It's been a couple of quiet weeks at Casa de Sawin. I've been reading a lot. In fact, I just finished a wonderful book called The Year Of Yes. It's about a young woman who makes a momentous decision: for one year, she will go out on a date with anyone who asks her. Instead of saying no to life, she decides to say yes.

It's not just about dating; the woman opens herself up to all kinds of new things on the journey. It's sweet sometimes, sad at others, and ultimately triumphant. I highly recommend this book!

This will probably be made into a movie. Maria Dahvana Headley (the author) and her husband are both playwrights and both write screenplays. But I would read it first.

I also read We Are Still Married by Garrison Keillor. I love listening to A Prairie Home Companion, and I've read all of his other books and found them all delightful. But this book (I think it was his first) wasn't very good. I didn't like it one bit.

I've been working my way through Ellen Hart's series of books featuring Jane Lawless, a restauranteur and amateur sleuth who lives in Minneapolis. I've liked all of the books in this series. I haven't read them in order, and the last one I finished was Hunting The Witch.

I liked The Iron Girl, the latest in the series a whole lot, too. I also recommend picking this up if you like cozies with fun characters. The mysteries are okay too, but for me the strength of these books lies in Lawless' ability to face the toughest situation and come through on the other side through fierce determination, intelligence -- and sometimes with a little help from her friends.

William Bernhardt's lawyer Ben Kincaid returns in a satisfying thriller in Capital Murder. Bernhardt writes a pretty good legal thriller, and the characters of the series are fun to read about. So Thumbs Up on the Kincaid series -- especially Capital Murder and Hate Crime.

Bernhardt's writing has really matured over his past few books, and if you're looking for a mystery/thriller/courtroom drama to read, he really delivers.

The book I'm struggling through right now is called Punished By Rewards: The Trouble with Gold Stars, Incentive Plans, A's, Praise, and Other Bribes . It's about the trouble our society is in because have all bought into the popularized version of B.F. Skinner's philosophy of behaviorism.

Basically, we reward everyone in order to get them to do things but when we take away the reward the behavior we encourage ceases. Thus, we spend a lot of our lives coming up with different-flavored carrots to dangle in front of people to get them to do what we want. This means that we have a whole bunch of people who behave a certain way only because they anticipate reward or punishment and not because it's the "right" thing to do.

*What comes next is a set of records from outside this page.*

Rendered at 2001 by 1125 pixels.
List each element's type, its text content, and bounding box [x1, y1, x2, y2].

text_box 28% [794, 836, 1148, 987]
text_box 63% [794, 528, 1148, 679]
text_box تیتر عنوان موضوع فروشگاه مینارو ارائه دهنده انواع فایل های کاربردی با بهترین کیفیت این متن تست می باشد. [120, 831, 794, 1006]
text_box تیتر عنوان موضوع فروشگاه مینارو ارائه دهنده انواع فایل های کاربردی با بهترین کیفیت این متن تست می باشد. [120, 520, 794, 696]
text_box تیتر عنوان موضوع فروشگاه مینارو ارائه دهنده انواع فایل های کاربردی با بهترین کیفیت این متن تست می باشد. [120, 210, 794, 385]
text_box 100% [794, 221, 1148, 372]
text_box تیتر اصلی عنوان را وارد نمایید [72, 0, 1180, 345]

It's a very interesting subject, and I will finish the book someday. But Alfie Kohn is such a dry writer that I can't handle more than a page or two at a time. I would love to have been the editor on this book! In the right format, Kohn's ideas could influence a lot of people who work in human services. As it is, I like the book, but I find it unreadable! Maybe if it was a pop-up book with lots of pictures and smaller words, I would be able to read it faster.